What about super-spreading? We rarely see an entire battalion walk in front of a machine gun (a mass-spreader). Much of the spreading happens when a super-emitter meets during his or her infectious period with friends and coworkers in small groups (a serial-spreader). These encounters are like Rambo walking around with a machine gun and taking out one platoon after another – together summing up to a super-important spreading series.

3) Prevention works best if taking into account the distribution of „weapons“. What are strategies to reduce the viral transfer (thus the chances of your soldiers to get hit by a bullet)?

 ->  The best prevention of aerosol-build-up in a room is to catch the aerosols at the source. Thus, wear masks, if possible surgical masks or even respirators. Simple face coverings are not very efficient in both directions. They help a bit but mostly against large droplets just like armour made of thick oak boards will catch the arrows and axes but not the bullets. In this analogy, surgical masks are your personal armour and professional grade respirators are steel plates.

 ->  Once you have the aerosol in the air, you can remove it by ventilation, but it takes a lot of ventilation. Air filtration also works as long as you have a good filter and a high air flow.

 ->  You can also dilute the aerosol by increasing the volume. So you meet with other people in large rooms.

 ->  You can reduce your personal dose by reducing the duration of time spent with others in a room.

 ->  You can avoid going to indoor places where people exercise and shout a lot.

 ->  You reduce the number of people meeting in indoor environments.

 ->  You reduce meetings between people who are from different groups.

There are more strategies that decision makers can take

-> Spot those with machine guns or assault rifles and try to take them out. In other words, spot those with a high viral load (a low CT-value in the the PCR-test) and put all its contacts asap into quarantine.

-> Prevent groups from walking unprotected in front of a soldier or Rambo-card (mandate good masks and distance rules for gatherings of all sizes).

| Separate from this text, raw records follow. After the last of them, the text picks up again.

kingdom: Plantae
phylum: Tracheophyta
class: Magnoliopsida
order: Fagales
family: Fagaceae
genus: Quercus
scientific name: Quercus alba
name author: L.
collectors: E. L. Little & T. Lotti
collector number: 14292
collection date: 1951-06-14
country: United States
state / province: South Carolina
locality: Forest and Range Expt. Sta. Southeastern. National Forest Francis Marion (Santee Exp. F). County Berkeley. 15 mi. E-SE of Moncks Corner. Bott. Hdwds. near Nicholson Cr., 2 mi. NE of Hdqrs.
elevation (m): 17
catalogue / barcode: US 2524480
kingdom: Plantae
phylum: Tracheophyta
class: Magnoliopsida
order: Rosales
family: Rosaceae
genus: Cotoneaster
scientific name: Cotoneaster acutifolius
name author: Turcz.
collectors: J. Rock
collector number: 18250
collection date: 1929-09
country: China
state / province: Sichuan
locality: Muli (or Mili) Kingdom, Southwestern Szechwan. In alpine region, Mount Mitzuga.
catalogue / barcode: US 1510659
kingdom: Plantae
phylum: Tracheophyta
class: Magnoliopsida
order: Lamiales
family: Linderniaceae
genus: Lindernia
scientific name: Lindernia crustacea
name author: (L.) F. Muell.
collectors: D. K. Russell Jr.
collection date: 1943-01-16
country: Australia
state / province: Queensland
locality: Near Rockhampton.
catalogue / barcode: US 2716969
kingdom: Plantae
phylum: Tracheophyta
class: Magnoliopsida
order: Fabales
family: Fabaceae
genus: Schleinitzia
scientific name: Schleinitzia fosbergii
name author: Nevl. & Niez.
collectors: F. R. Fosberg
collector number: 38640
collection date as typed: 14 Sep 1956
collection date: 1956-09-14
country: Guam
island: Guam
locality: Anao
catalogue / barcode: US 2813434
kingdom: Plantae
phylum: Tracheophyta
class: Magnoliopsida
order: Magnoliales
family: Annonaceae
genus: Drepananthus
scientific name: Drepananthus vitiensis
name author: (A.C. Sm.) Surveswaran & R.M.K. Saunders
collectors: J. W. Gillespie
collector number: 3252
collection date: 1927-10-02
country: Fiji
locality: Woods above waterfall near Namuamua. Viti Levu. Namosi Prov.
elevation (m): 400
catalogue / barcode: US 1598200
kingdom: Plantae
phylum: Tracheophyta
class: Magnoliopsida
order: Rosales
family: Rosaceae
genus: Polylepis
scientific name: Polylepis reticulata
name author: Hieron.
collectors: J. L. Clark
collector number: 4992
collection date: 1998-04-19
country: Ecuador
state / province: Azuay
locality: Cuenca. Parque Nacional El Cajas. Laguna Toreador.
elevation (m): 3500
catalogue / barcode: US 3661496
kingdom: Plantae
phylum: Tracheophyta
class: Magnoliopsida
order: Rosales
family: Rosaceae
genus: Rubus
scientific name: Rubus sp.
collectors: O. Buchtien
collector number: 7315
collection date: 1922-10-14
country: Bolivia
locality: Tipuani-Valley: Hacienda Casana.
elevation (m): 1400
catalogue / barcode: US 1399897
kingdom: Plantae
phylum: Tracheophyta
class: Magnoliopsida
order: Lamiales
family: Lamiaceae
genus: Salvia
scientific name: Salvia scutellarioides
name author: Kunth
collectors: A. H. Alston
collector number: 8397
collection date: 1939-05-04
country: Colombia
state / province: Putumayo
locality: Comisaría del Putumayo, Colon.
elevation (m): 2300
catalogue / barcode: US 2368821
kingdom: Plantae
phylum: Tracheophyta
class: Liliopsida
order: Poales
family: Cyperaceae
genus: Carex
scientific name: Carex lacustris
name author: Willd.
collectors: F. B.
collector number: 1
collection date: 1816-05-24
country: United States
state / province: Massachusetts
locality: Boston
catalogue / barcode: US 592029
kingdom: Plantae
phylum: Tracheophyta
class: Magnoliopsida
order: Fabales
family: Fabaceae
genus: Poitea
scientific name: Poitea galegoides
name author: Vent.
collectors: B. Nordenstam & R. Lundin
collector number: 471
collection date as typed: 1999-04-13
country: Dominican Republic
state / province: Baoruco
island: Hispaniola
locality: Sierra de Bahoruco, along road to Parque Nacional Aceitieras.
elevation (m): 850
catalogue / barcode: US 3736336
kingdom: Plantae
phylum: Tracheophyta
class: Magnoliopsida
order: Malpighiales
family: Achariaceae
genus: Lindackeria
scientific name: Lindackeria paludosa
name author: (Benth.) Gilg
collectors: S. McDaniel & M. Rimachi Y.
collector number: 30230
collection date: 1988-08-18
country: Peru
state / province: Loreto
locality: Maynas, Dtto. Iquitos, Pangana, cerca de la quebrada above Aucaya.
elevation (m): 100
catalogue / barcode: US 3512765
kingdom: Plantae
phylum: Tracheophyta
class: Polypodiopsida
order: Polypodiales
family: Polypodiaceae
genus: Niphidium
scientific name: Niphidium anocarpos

-> Provide respirators (FFP2, N95) to those interacting with potential Rambos (e.g. staff in testing centres and COVID-19 hospital units), or use technical installations to separate them from those who may infect them.

Finally, we must not release our guard. Just because nothing happened when we met an infected person does not mean our safety measures work. Just because splash guards protect us from paintballs does not mean that they work against real guns.